Here’s the kicker: Most startups don’t die because they built the wrong thing. They die because they didn’t build anything.

Creative Commons Credit: LMH on Flickr
Creative Commons Credit: LMH on Flickr

Ego risk encompasses the whole set of challenges of managing ourselves, our teams, and our companies. As a leader in an uncertain venture, there’s no map to follow. With no clear yardstick for gauging success (except at certain rare intervals), managing your personal psychology and the mental health of your team becomes a crucial task, not just to prevent the productivity drop-off at the half-life of enthusiasm, but to avoid falling prey to cognitive biases and misapplied mental heuristics.

We’re all vulnerable to cognitive biases: traps in our thinking that lead us astray. Here are a few to watch out for:

Survivorship Bias – We focus on the startups that made it, and ignore the ones that disappeared before we heard about them. Then we draw conclusions about the whole from that small subset. For example, the startups that we’ve heard of mostly failed because they didn’t build the right thing. We never even hear about the vastly greater number of startups that built nothing. So we erroneously conclude that most startups fail because they build the wrong thing.

Overconfidence Effect – We estimate that we’re right more often than we actually are. We are often 99% certain that our estimates are correct, only to find that 40% of the time, they are wrong. Humans are notoriously bad at predicting the future, and it wreaks havoc on business plans. Entrepreneurs may plan and act as if the future is clear and make large bets when it might be more prudent to start with a smaller bet and wait for confirmation.

Sunk Cost Fallacy – People tend to throw good money after bad when in fact, it doesn’t matter how much we’ve spent: the only thing that should matter is the payoff from the investment we’re considering making – and the opportunity cost of not doing something else with that investment. But if we invest in a plan that doesn’t work out, we are more likely to double down on trying to make it work than to ignore our losses and invest in the best current option.

Availability Heuristic – When something is easy to recall, we think it must be more likely or more common than something that is harder to recall. If the last 2 people you talked to like the color green, you will think that most people seem to like the color green. This can lead us to jump to conclusions about our product or our market, instead of objectively evaluating the reality of people’s preferences and needs.

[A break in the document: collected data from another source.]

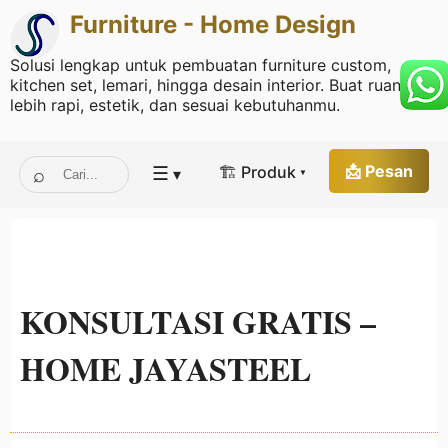
Furniture - Home Design
Solusi lengkap untuk pembuatan furniture custom,
kitchen set, lemari, hingga desain interior. Buat ruang
lebih rapi, estetik, dan sesuai kebutuhanmu.
☰
📩 Pesan
🏗 Produk ▾
▾
KONSULTASI GRATIS –
HOME JAYASTEEL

Confirmation Bias – We see what we want to see more often than it’s actually there. Especially when there is some level of ambiguity, our brains will interpret data to be consistent with our hypothesis, rather than challenge it. This can be dangerous when it causes us to think we have confirmed a theory, and proceed to act on it, when we’ve actually gained no further validation.

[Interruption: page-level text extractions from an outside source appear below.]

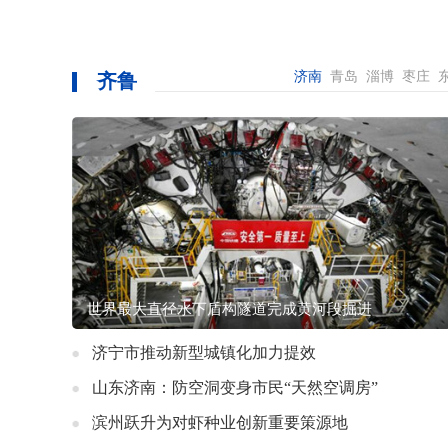
济南
青岛
淄博
枣庄
齐鲁
世界最大直径水下盾构隧道完成黄河段掘进
济宁市推动新型城镇化加力提效
山东济南：防空洞变身市民“天然空调房”
滨州跃升为对虾种业创新重要策源地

Bandwagon Effect – People tend to believe what other people believe. If most of your team believes something to be true, the rest of the team may come to believe the same, regardless of evidence to the contrary. The absence of dissenting opinions can make for a dangerous environment where the whole team moves in one direction without examining whether it is in fact the right strategy.

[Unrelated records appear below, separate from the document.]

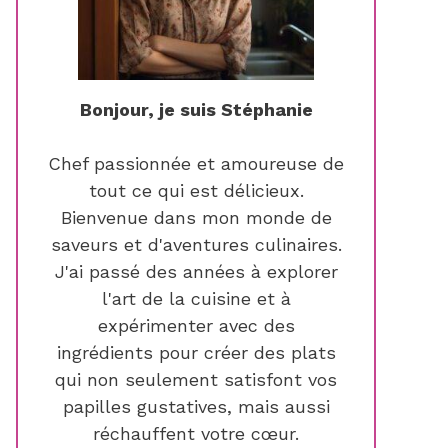
Bonjour, je suis Stéphanie
Chef passionnée et amoureuse de
tout ce qui est délicieux.
Bienvenue dans mon monde de
saveurs et d'aventures culinaires.
J'ai passé des années à explorer
l'art de la cuisine et à
expérimenter avec des
ingrédients pour créer des plats
qui non seulement satisfont vos
papilles gustatives, mais aussi
réchauffent votre cœur.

Halo Effect – We assume that people who have one positive quality must have others as well. One result of the halo effect is that we think that attractive people are correct more often than people who are not conventionally attractive. Just because a founder is good at code doesn’t mean they understand selling – and vice versa: yet another reason to set measurable goals and test against them early and often.

Hindsight Bias – We forget how wrong we were, and underestimate the importance of those first experiments. This is why it is so important to document hypotheses and minimum success criteria.

Dependence of self-concept on success of the business – When the business is failing, it’s common for the founder to feel like they are personally a failure. The countless entrepreneurs who have talked about this usually begin by referencing many of their friends and colleagues who suffer from the same thing, but don’t talk about it. So it’s a pretty reasonable bet that this is universal. Don’t feel bad.